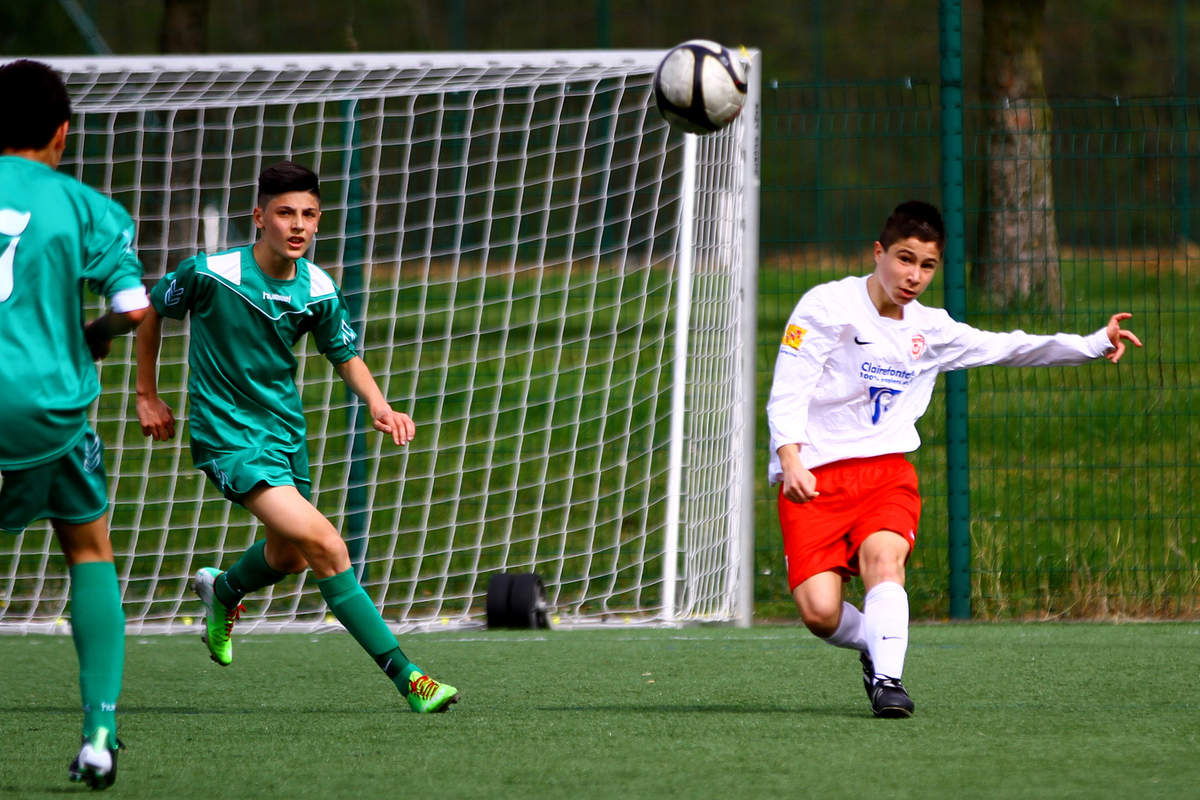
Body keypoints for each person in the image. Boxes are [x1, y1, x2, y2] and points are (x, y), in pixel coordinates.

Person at [767, 200, 1141, 718]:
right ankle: (875, 643)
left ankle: (888, 682)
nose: (914, 276)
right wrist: (790, 457)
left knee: (884, 562)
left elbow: (1009, 347)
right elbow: (789, 387)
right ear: (878, 253)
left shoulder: (932, 329)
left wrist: (1093, 344)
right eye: (904, 259)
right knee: (820, 613)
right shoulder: (826, 306)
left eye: (927, 266)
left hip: (885, 474)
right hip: (814, 475)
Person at [135, 161, 459, 713]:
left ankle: (224, 591)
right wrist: (147, 393)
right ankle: (411, 679)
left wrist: (379, 403)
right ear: (259, 217)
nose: (298, 225)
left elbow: (344, 353)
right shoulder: (211, 273)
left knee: (288, 557)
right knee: (328, 546)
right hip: (228, 438)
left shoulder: (319, 287)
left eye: (309, 214)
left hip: (284, 435)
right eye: (285, 213)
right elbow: (150, 310)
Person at [0, 59, 150, 789]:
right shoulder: (85, 205)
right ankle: (99, 734)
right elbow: (133, 307)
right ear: (62, 132)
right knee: (89, 551)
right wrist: (95, 334)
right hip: (47, 412)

::::::

» **What the task asks**: Quote the records in their entirety, keeping the wording exact and excluding pictures.

» **Answer to this problem**:
Body keypoints for each person in the image. Boxes are [x1, y1, x2, y2] and points are (x, y), in pixel coordinates.

Person at [767, 200, 1141, 718]:
right ankle: (875, 643)
left ankle: (888, 682)
nose: (914, 276)
right wrist: (790, 457)
left knee: (884, 562)
left elbow: (1009, 347)
right elbow: (789, 387)
right ear: (878, 253)
left shoulder: (932, 329)
left wrist: (1093, 344)
right eye: (904, 259)
right knee: (820, 613)
right shoulder: (826, 306)
left eye: (927, 266)
left hip: (885, 474)
right hip: (814, 475)
Person at [135, 161, 459, 713]:
left ankle: (224, 591)
right wrist: (147, 393)
right ankle: (411, 679)
left wrist: (379, 403)
right ear: (259, 217)
nose: (298, 225)
left elbow: (344, 353)
right shoulder: (211, 273)
left knee: (288, 557)
right knee: (328, 546)
right hip: (228, 438)
left shoulder: (319, 287)
left eye: (309, 214)
left hip: (284, 435)
right eye: (285, 213)
right elbow: (150, 310)
Person at [0, 59, 150, 789]:
right shoulder: (85, 205)
right ankle: (99, 734)
right elbow: (133, 307)
right ear: (62, 132)
right knee: (89, 551)
right wrist: (95, 334)
right hip: (47, 412)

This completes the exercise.